For the first time this year, mango trees planted by the state government under National Horticulture Mission (NHM) have borne a large number of fruits, promising a bumper crop. Most of the 4,000 beneficiaries are tribal farmers, including those from primitive tribes.

The state agriculture department had started plantation of fruit trees from 2005-06 under the national horticulture mission in Jharkhand through Vikas Bharati Bishunpur. Mango variants included Mallika, usually found on Gangetic plains, Amrapali and Langra.

Each hectare of the earmarked areas in the four districts, especially waste and hilly tracts, were dotted with 100 saplings.

Now, nearly half of over 44.5 lakh mango trees planted by the state government across 4,450 hectares in the four districts through implementing agency Vikas Bharti Bishunpur are heavy with fruits.

Even last summer, only a few of these trees had borne fruits, as they were not yet ready.

“Each of my mango trees has borne at least 10 kg of fruits this year. Last year, only a few of my mango trees bore fruits and had given me an earning of Rs 5,000. This year, my earnings will go upto Rs 35,000 or even more,” said Bande Oraon, a farmer of Malartoli village of Gumla district, who received 260 saplings for his 2.5 hectares under the horticulture mission, and who was among the first batch of beneficiaries.

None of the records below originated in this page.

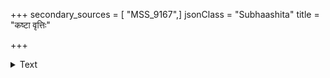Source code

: +++
secondary_sources = [ "MSS_9167",]
jsonClass = "Subhaashita"
title = "कष्टा वृत्तिः"

+++

<details><summary>Text</summary>

कष्टा वृत्तिः पराधीना कष्टो वासो निराश्रयः।  
निर्धनो व्यवसायश्च सर्वकष्टा दरिद्रता॥
</details>
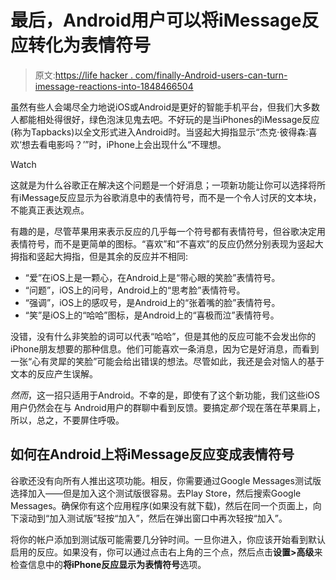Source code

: # 最后，Android用户可以将iMessage反应转化为表情符号

> 原文:[https://life hacker . com/finally-Android-users-can-turn-imessage-reactions-into-1848466504](https://lifehacker.com/finally-android-users-can-turn-imessage-reactions-into-1848466504)

虽然有些人会竭尽全力地说iOS或Android是更好的智能手机平台，但我们大多数人都能相处得很好，绿色泡沫见鬼去吧。不好玩的是当iPhones的iMessage反应(称为Tapbacks)以全文形式进入Android时。当竖起大拇指显示“杰克·彼得森:喜欢‘想去看电影吗？’”时，iPhone上会出现什么“不理想。

Watch

这就是为什么谷歌正在解决这个问题是一个好消息；一项新功能让你可以选择将所有iMessage反应显示为谷歌消息中的表情符号，而不是一个令人讨厌的文本块，不能真正表达观点。

有趣的是，尽管苹果用来表示反应的几乎每一个符号都有表情符号，但谷歌决定用表情符号，而不是更简单的图标。“喜欢”和“不喜欢”的反应仍然分别表现为竖起大拇指和竖起大拇指，但是其余的反应并不相同:

*   “爱”在iOS上是一颗心，在Android上是“带心眼的笑脸”表情符号。
*   “问题”，iOS上的问号，Android上的“思考脸”表情符号。
*   “强调”，iOS上的感叹号，是Android上的“张着嘴的脸”表情符号。
*   “笑”是iOS上的“哈哈”图标，是Android上的“喜极而泣”表情符号。

没错，没有什么非笑脸的词可以代表“哈哈”，但是其他的反应可能不会发出你的iPhone朋友想要的那种信息。他们可能喜欢一条消息，因为它是好消息，而看到一张“心有灵犀的笑脸”可能会给出错误的想法。尽管如此，我还是会对恼人的基于文本的反应产生误解。

*然而*，这一招只适用于Android。不幸的是，即使有了这个新功能，我们这些iOS用户仍然会在与 Android用户的群聊中看到反馈。要搞定*那个*现在落在苹果肩上，所以，总之，不要屏住呼吸。

## 如何在Android上将iMessage反应变成表情符号

谷歌还没有向所有人推出这项功能。相反，你需要通过Google Messages测试版选择加入——但是加入这个测试版很容易。去Play Store，然后搜索Google Messages。确保你有这个应用程序(如果没有就下载)，然后在同一个页面上，向下滚动到“加入测试版”轻按“加入”，然后在弹出窗口中再次轻按“加入”。

将你的帐户添加到测试版可能需要几分钟时间。一旦你进入，你应该开始看到默认启用的反应。如果没有，你可以通过点击右上角的三个点，然后点击**设置>高级**来检查信息中的**将iPhone反应显示为表情符号**选项。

The sweet fruits of success allow everyone, from farmers to experts and ministers feel self-congratulatory.

“Jharkhand’s soil and weather greatly suit horticulture. The good results of the horticulture mission have started showing,” said the state’s agriculture minister, Satyanand Jha, who visited Lohardaga and Gumla in January to see for himself the success of the horticulture mission.

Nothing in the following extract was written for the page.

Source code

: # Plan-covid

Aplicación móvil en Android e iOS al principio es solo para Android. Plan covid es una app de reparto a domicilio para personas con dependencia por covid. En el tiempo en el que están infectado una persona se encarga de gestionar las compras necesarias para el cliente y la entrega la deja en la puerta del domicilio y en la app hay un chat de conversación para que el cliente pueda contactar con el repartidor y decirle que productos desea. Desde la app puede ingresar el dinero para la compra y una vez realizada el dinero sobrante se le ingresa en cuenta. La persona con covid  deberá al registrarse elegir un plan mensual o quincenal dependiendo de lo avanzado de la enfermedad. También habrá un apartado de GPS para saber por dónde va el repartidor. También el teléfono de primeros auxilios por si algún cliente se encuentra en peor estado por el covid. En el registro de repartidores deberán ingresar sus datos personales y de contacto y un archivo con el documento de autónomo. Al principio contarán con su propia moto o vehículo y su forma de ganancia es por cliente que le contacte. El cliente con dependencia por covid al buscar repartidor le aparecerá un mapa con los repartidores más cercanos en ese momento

“Six years ago, I really didn’t believe that my wasteland could give me wealth. I expect to earn about Rs 25,000 from my mango trees planted under the horticulture mission,” said Bitan Birjia, a primitive tribe farmer in Mahuadarn village of Latehar district.

For implementing agency Vikas Bharti Bishunpur, success is sweeter as they can to fight and change farmer mindsets.

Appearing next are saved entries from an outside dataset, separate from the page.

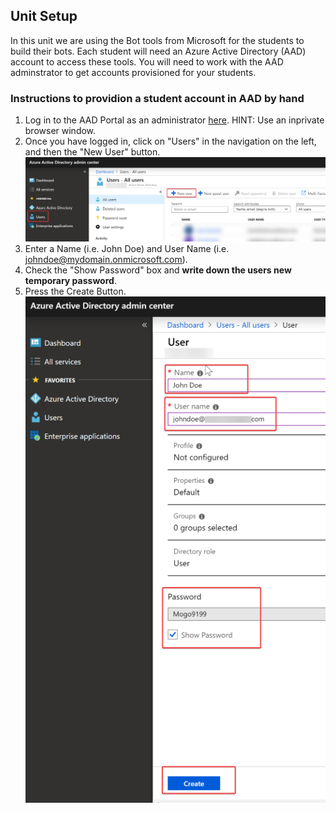 ## Unit Setup

In this unit we are using the Bot tools from Microsoft for the students to build their bots. Each student will need an Azure Active Directory (AAD) account to access these tools. You will need to work with the AAD adminstrator to get accounts provisioned for your students. 


### Instructions to providion a student account in AAD by hand

1. Log in to the AAD Portal as an administrator [here](https://aad.portal.azure.com). HINT: Use an inprivate browser window. 
2. Once you have logged in, click on "Users" in the navigation on the left, and then the "New User" button. 
![AAD New User](./img/aad01.png)
3. Enter a Name (i.e. John Doe) and User Name (i.e. johndoe@mydomain.onmicrosoft.com). 
4. Check the "Show Password" box and **write down the users new temporary password**.
5. Press the Create Button.
![AAD create](./img/aad02.png)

“Initially, farmers were sceptical about the feasibility of the programme. But now, after seeing their wasteland getting transformed into mango orchards, they have understood the value of horticulture,” said K.K. Pandey, joint secretary of Vikas Bharti Bishunpur, also the in-charge of the plantation programme.

Jharkhand’s topography and climate allows fruit bearing trees such as mango, litchi, Indian gooseberry (amla), and pear, among others, to grow naturally. The fruit salad revolution in the state has perhaps just begun.